In case you missed it, an interesting new poll from the Hollywood Reporter and Morning Consult finds that Americans perceive local news and network news outlets like ABC and CBS to be more credible than cable news outlets like CNN, MSNBC and Fox News.
The study ranked the major news outlets in terms of audience credibility, with ABC and CBS at the top (yet at only 63%).
The Wall Street Journal was the highest rated newspaper — about 5 points below ABC/CBS, and just a touch higher than the New York Times.
Interestingly, NPR and MSNBC were near the bottom — leaving us to wonder about other major newspaper sites, online-only news sites, wire services like AP and Thompson Reuters and PBS.
Another part of the study asked what news source folks most trusted. Radio came out on top, ahead of newspapers; then came network news, with cable news last.
I am trying to wrap my head around how radio could be tops in credibility with NPR ranked so low. I know there was a time years ago when many New Yorkers tuned in to the “all news all the time” radio station whenever major news was developing. But I was under the impression that between the rise of CNN and a mobile phone in every pocket or purse, that radio had been confined to what you were forced to listen to in cabs and elevators. I guess satellite radio and Bluetooth haven’t killed drive-time radio (yet).
I was somewhat heartened to see ABC, CBS and NBC maintain credibility with most audiences, given the endless charges of inaccuracy and fake news from the band of thieves and con artists occupying the current White House. But since the approvals topped at 63%, that means that close to 40% of Americans do not find them credible.
If you record, then watch, all three of the major network evening news programs, you would find they tend to have a slightly different take on any given major news story. One might have a better source or exclusive footage they bought off some kid with a cell phone pointed at the right place at the right time. Often several networks cite different stats, which is a function of early best-guessing or being told wrong information by sources. There is enormous competitive pressure to tell the story better than anyone else, which at times results in mistakes. That hurts credibility.

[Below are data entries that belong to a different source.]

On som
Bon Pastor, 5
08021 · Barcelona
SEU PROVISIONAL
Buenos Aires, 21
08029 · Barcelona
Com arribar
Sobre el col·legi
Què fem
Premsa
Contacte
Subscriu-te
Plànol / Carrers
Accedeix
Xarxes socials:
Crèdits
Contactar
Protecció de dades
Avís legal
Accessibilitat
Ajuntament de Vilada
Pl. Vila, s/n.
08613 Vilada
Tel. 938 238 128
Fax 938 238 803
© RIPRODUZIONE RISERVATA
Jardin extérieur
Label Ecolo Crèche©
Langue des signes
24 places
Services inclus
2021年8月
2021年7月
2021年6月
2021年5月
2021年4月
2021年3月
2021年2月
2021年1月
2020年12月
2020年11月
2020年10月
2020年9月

Although they purport to strive for objectivity, the turn of a phrase by an on-scene reporter or studio anchor often signals a perhaps unintended POV. That hurts credibility.

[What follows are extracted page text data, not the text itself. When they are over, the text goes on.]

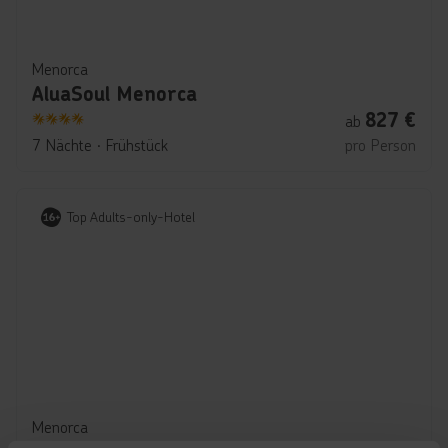
Menorca
AluaSoul Menorca
827
€
ab
4
7 Nächte
∙
Frühstück
pro Person
Top Adults-only-Hotel
Menorca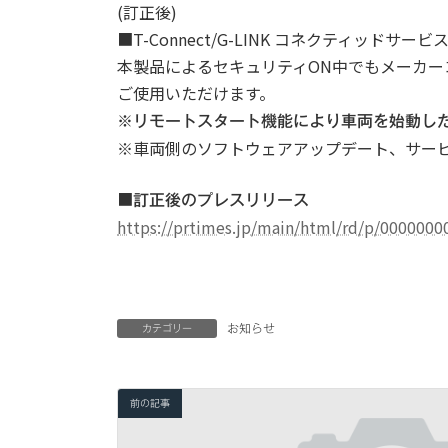
(訂正後)
■T-Connect/G-LINK コネクティッドサー
本製品によるセキュリティON中でもメーカ
ご使用いただけます。
※リモートスタート機能により車両を始動し
※車両側のソフトウェアアップデート、サー
■
訂正後のプレスリリース
https://prtimes.jp/main/html/rd/p/000000
お知らせ
カテゴリー
前の記事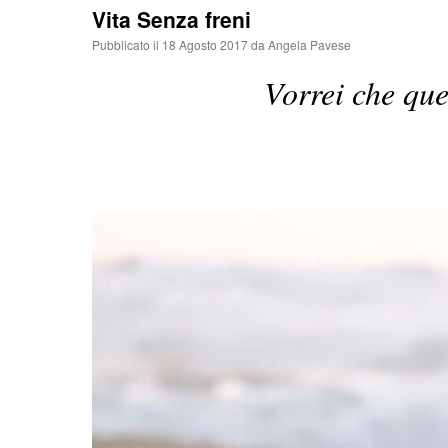
Vita Senza freni
Pubblicato il
18 Agosto 2017
da
Angela Pavese
Vorrei che que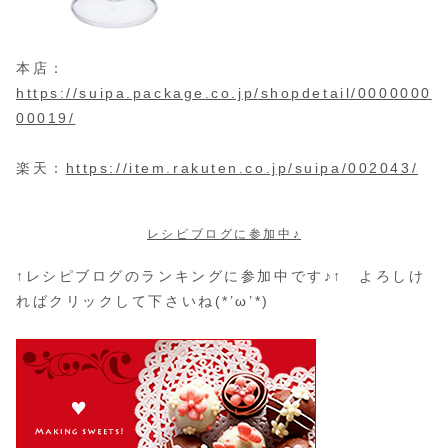
本店：
https://suipa.package.co.jp/shopdetail/0000000
00019/
楽天：
https://item.rakuten.co.jp/suipa/002043/
レシピブログに参加中♪
↑レシピブログのランキングに参加中です♪↑ よろしけ
ればクリックして下さいね(*’ω’*)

The choice of external “experts” who in their real lives might be affiliated with organizations with controversial views (or perhaps those you don’t like) also tend to hurt credibility and gives viewers a sense of bias by the network.
What stories a network chooses to run (after the obligatory eight minutes of real news coverage from that day) can gives audiences a sense of bias.
For example, if the segment celebrates a “breakthrough” in gender identity or gay marriage, it might seem to those on the right that since the story was not “hard” news, the choice to run it was evidence of network bias.
Similarly, if a network pounds a story day after day (such as with the measles outbreak), it may appear to be a policy position rather than simply covering a continuing story (and yes, if you have not vaccinated your kids, you ARE in fact an idiot and a menace to society).
Simply being owned by a conglomerate corporation, or being based in New York, or featuring more minority reporters than average can be interpreted as your news division being part of the Great Eastern Establishment Liberal Monied Jewish-Influenced media that cares more about ad revenue (and the leftist agenda) than it does accuracy.
I have been a journalist or been around them most of my life, and understand how impossible their mandate is — but how hard they work (at least at reputable news outlets) to be fair, balanced and accurate. At times they even die protecting your right to be informed.
We have by far the best press in the world (with the U.K. not far behind). We are lucky to live in a nation where freedom for members of the press to do their jobs is enshrined in foundation documents and tradition.
They may not be perfect, but we are damned lucky to have them.